> Text block:
◆ ◆ ◆
$$xdx+ydy=\frac{xdy-ydx}{x^2+y^2}$$
$$(x^2+y^2)(xdx+ydy)={xdy-ydx}$$
$$(x^3+y^2x+y)dx+(x^2y+y^3-x)dy=0$$
$\frac{\partial M}{\partial y}=2xy+1\neq 2xy-1 =\frac{\partial N}{\partial x}$
$\frac{M_{y}-N_{x}}{M}=\frac{2}{x^3+y^2x+y}\neq h(y)$
$\frac{N_{x}-M_{y}}{N}=\frac{-2}{x^2y+y^3-x}\neq g(x)$
$\frac{M_{y}-N_{x}}{y\cdot N-x\cdot M}= \frac{2}{y^4-2xy-x^4}\neq k(xy)$
How should I continue from here?
◆ ◆ ◆
Carry on the post about solving the differential equation, starting after its final question. The lines here have no connection to the post about the differential equation.

> Data provided:
◆ ◆ ◆
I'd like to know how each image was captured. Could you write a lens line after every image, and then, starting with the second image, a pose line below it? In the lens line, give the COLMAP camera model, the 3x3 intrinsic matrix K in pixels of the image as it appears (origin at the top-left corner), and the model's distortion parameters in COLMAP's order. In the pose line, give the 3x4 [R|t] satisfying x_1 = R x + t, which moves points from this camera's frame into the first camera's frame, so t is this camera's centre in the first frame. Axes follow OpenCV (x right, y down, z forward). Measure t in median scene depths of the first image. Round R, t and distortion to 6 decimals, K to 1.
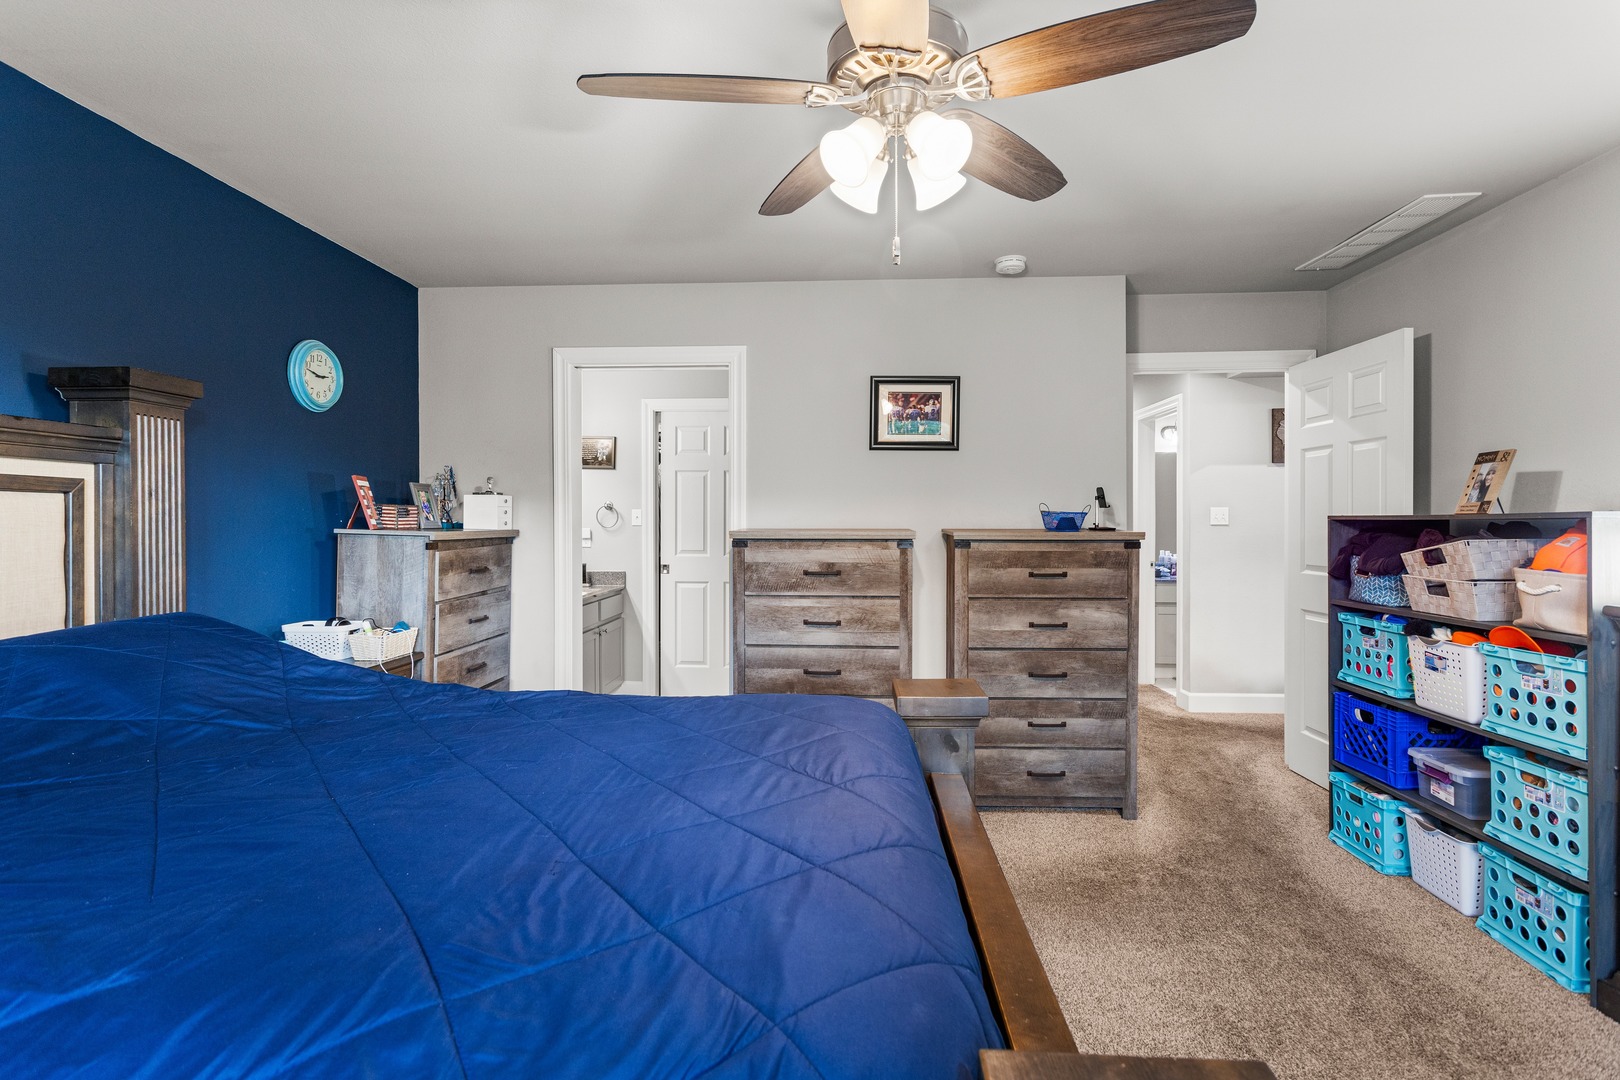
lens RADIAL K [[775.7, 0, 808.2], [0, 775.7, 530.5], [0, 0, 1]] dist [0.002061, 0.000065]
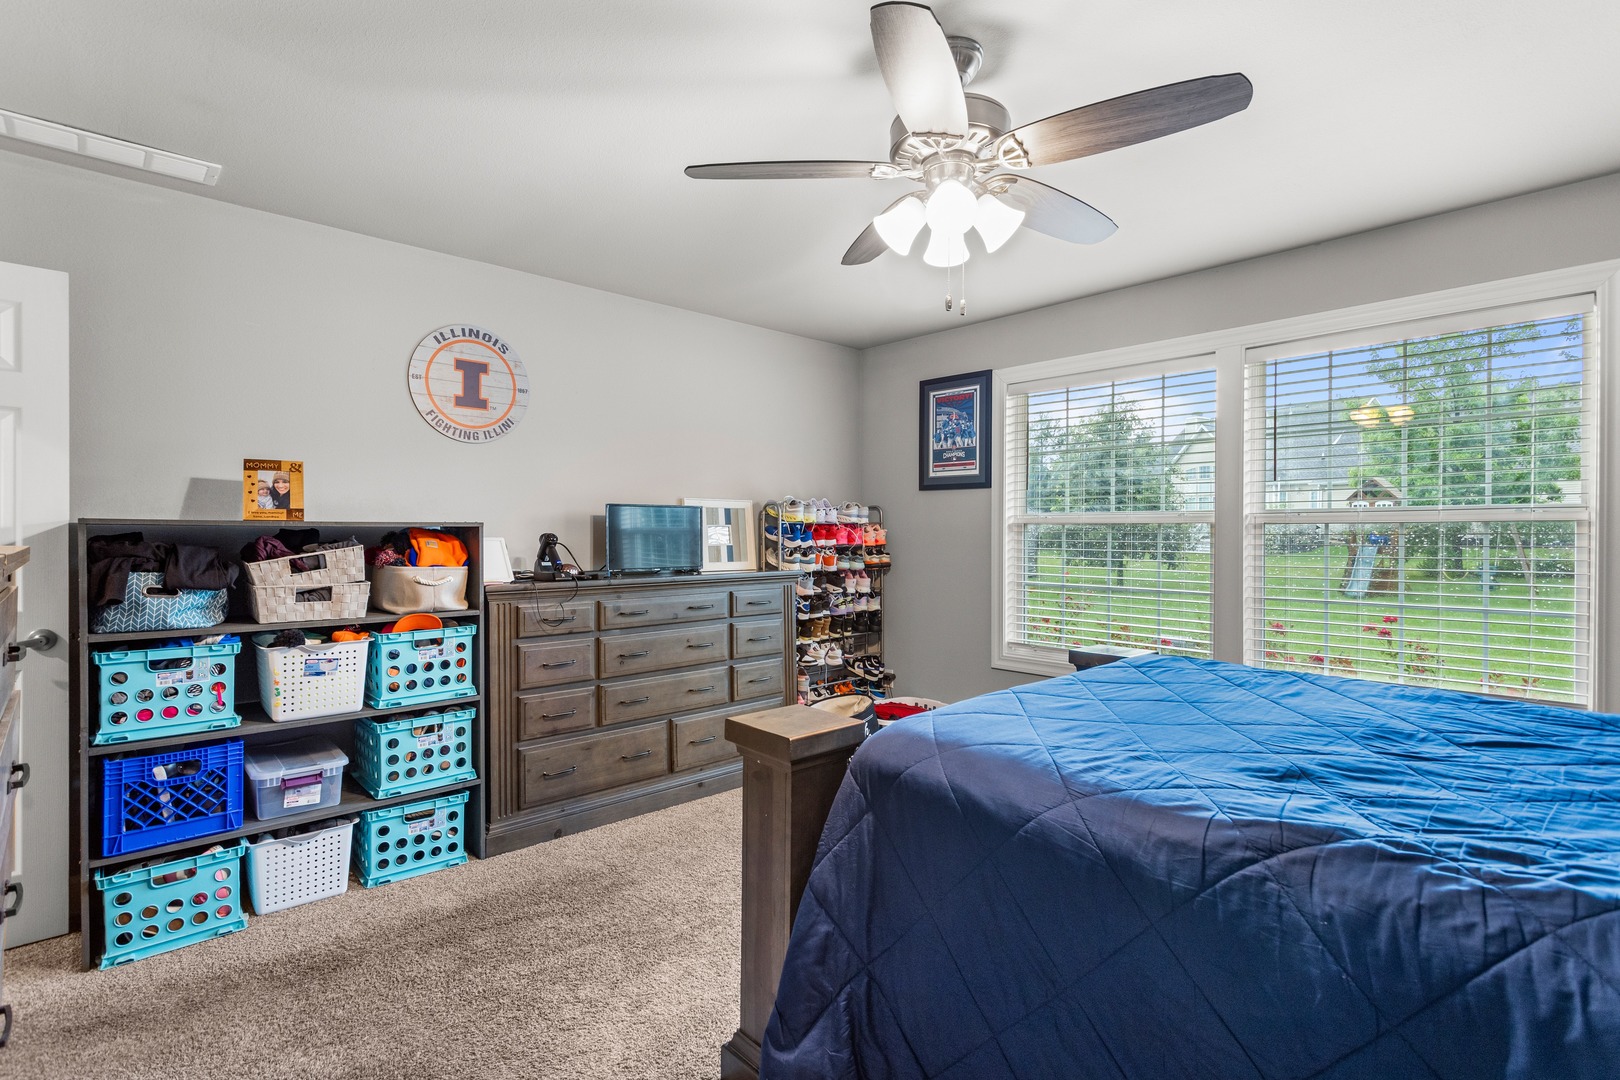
◆ ◆ ◆
> Answer space:
$$xdx+ydy=\frac{xdy-ydx}{x^2+y^2}$$ $$\frac12d(x^2)+\frac12d(y^2)=d\arctan\frac{y}{x}$$ $$\frac12(x^2+y^2)=\arctan\frac{y}{x}+C$$
You have better leave the original equation and integrate each side. Both are (locally) integrable. The best is perhaps to use polar coordinates, if you are permitted to change variables: $x=r\cos \phi, y=r\sin \phi$ yields the equation: $rdr = d\phi$.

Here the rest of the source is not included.